TASK DESCRIPTION - A faithful transcript of all the lines below, with no pictures, is the goal here.

[DATA BELOW — start]

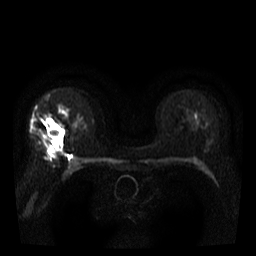
Breast MRI, one axial slice; position 23 of 40 along the scan axis; diffusion-weighted series; image 2 of 4 stored at this slice position (different b-values; order by instance number); 3 T; 5 mm slice thickness; 256 × 256 image matrix, field of view 300 × 300 mm. Female patient.
Outlined on this slice (outlined manually by an expert reader):
- tumour on diffusion-weighted imaging: bounding box [x1, y1, x2, y2] px = [49, 124, 64, 141]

[DATA BELOW — finish]

EXPECTED ANSWER -
Breast MRI, one axial slice; position 23 of 40 along the scan axis; diffusion-weighted series; image 2 of 4 stored at this slice position (different b-values; order by instance number); 3 T; 5 mm slice thickness; 256 × 256 image matrix, field of view 300 × 300 mm. Female patient.
Outlined on this slice (outlined manually by an expert reader):
- tumour on diffusion-weighted imaging: bounding box [x1, y1, x2, y2] px = [49, 124, 64, 141]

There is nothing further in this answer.